**Work to complete:**
Pictures are to be left out. Return exactly the lines below from the one with "the light pole at (23,323): 5534" up to and including the one with "hiker on path 14.67".

(Stored data entries)
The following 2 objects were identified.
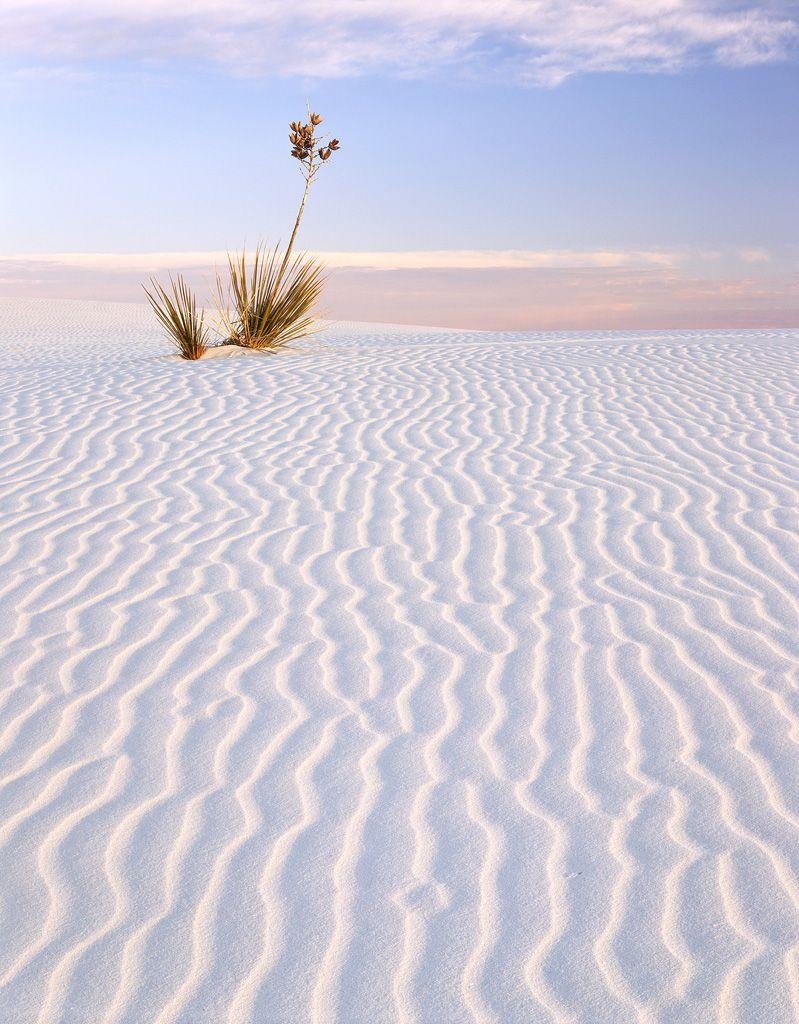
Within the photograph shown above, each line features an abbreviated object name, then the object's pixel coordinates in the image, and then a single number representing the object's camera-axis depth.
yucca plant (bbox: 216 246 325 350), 13.40
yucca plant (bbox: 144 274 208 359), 12.74
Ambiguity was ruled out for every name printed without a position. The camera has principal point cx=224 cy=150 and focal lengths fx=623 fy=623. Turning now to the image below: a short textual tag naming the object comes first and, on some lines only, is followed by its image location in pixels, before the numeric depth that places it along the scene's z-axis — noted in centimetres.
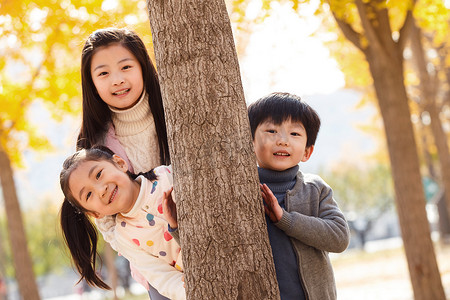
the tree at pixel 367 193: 4238
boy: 241
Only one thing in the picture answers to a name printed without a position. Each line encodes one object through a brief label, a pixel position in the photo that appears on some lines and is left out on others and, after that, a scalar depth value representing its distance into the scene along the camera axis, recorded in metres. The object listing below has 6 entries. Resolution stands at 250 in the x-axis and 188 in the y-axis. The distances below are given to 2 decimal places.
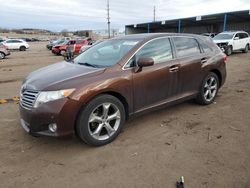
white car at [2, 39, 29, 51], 24.22
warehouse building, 27.17
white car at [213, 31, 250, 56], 13.14
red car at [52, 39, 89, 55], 17.69
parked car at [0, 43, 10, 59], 15.01
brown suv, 2.54
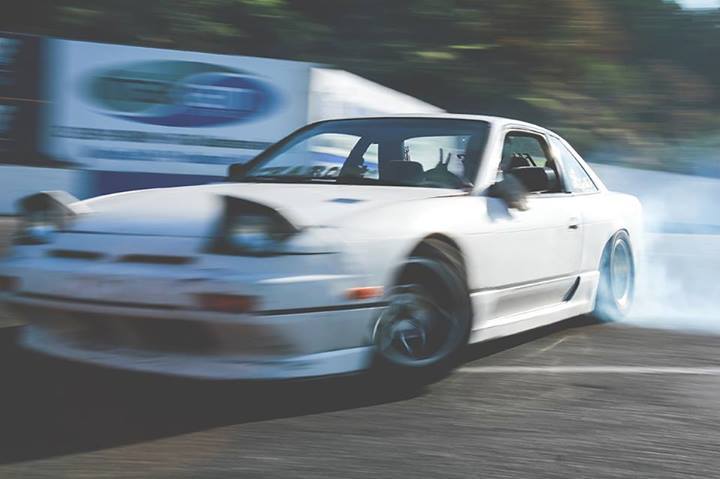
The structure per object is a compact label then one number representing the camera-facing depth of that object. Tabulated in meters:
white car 3.46
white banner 12.77
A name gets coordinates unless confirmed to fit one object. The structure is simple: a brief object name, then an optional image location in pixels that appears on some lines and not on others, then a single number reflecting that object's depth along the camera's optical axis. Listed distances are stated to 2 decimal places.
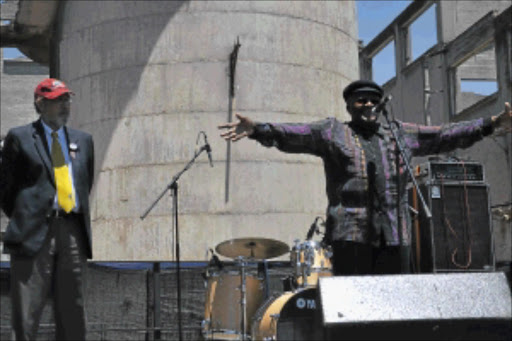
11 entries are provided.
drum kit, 9.36
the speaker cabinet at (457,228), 7.23
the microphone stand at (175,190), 9.30
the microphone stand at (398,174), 4.45
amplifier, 7.93
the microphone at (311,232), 9.41
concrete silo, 14.68
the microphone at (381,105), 4.60
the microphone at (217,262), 10.34
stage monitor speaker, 3.37
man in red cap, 3.89
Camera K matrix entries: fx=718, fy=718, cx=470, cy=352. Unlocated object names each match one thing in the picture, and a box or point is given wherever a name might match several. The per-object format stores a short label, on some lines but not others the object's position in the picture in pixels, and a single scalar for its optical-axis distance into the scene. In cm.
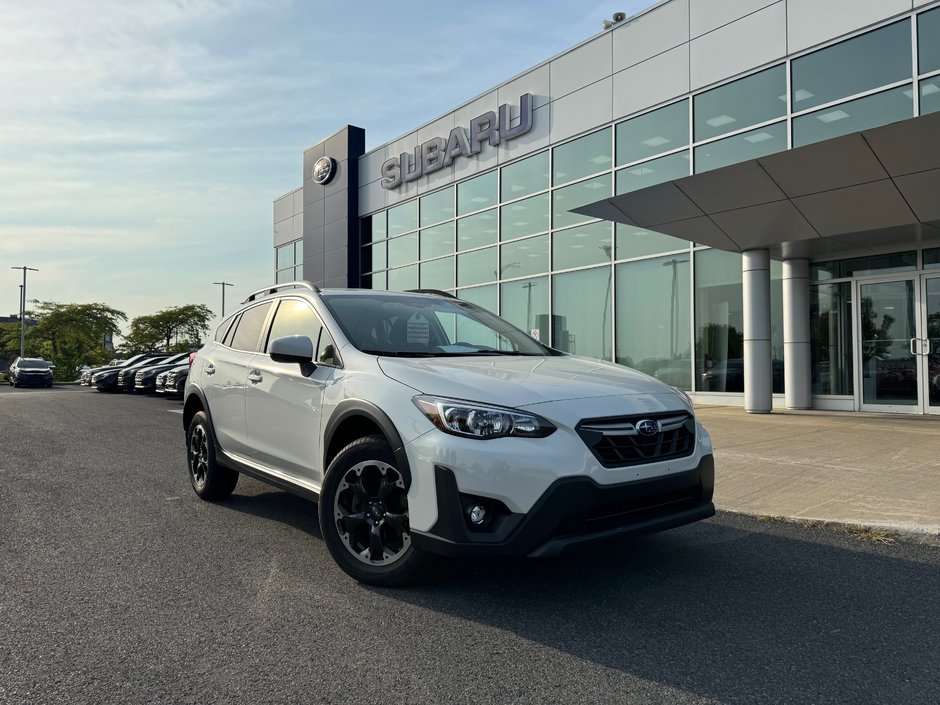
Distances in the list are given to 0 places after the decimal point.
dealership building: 1117
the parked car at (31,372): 3594
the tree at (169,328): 6588
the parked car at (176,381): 1822
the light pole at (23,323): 5534
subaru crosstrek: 323
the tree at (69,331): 5662
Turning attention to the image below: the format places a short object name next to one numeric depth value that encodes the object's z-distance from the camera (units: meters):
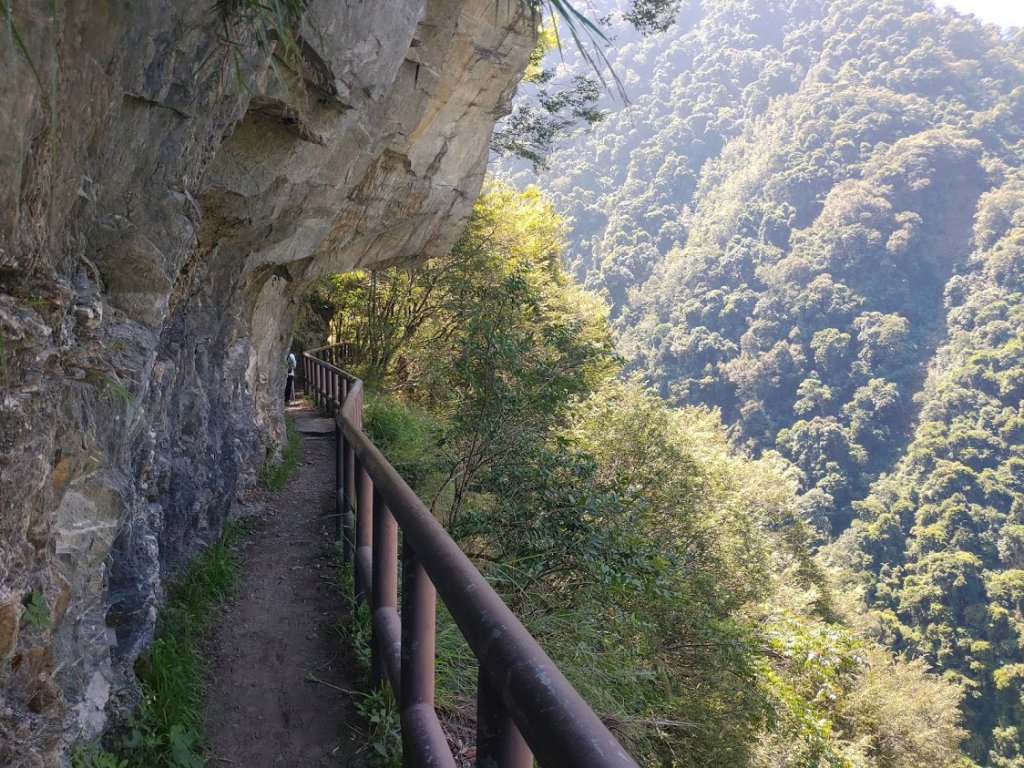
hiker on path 14.67
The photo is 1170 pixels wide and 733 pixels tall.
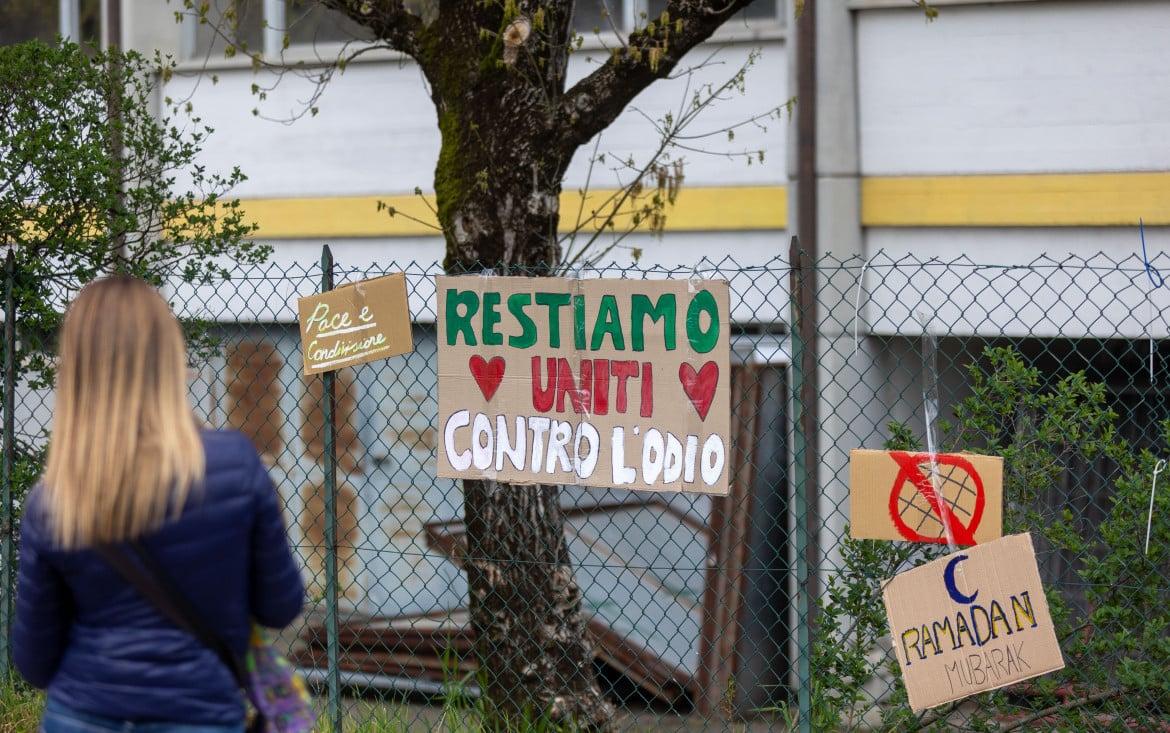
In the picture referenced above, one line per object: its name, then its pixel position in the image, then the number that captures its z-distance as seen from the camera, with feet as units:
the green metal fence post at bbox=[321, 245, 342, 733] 27.78
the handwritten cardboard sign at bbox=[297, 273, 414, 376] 26.78
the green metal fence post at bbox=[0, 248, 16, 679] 31.19
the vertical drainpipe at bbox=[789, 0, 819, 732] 40.81
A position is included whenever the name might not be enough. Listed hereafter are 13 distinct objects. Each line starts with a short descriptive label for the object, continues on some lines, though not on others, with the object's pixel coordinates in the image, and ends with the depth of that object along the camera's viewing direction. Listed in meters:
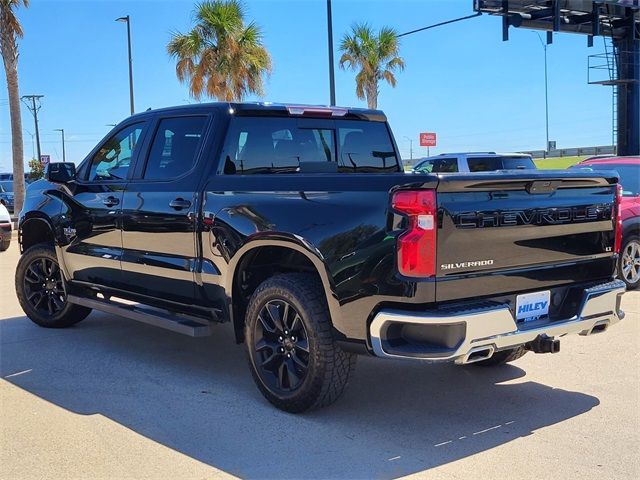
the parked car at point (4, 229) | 14.52
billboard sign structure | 23.28
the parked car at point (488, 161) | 12.78
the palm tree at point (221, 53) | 22.61
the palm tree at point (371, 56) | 27.16
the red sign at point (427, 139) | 28.58
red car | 9.02
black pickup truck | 3.82
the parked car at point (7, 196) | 29.33
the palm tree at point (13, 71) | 20.95
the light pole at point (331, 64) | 18.03
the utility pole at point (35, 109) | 59.31
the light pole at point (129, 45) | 26.48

**Response to the task:**
the light pole at (23,323): 5534
subaru crosstrek: 323
the tree at (69,331): 5662
Turning attention to the image below: the format places a short object name next to one numeric depth value that encodes the object's z-distance from the camera (units: meters):
hiker on path 14.67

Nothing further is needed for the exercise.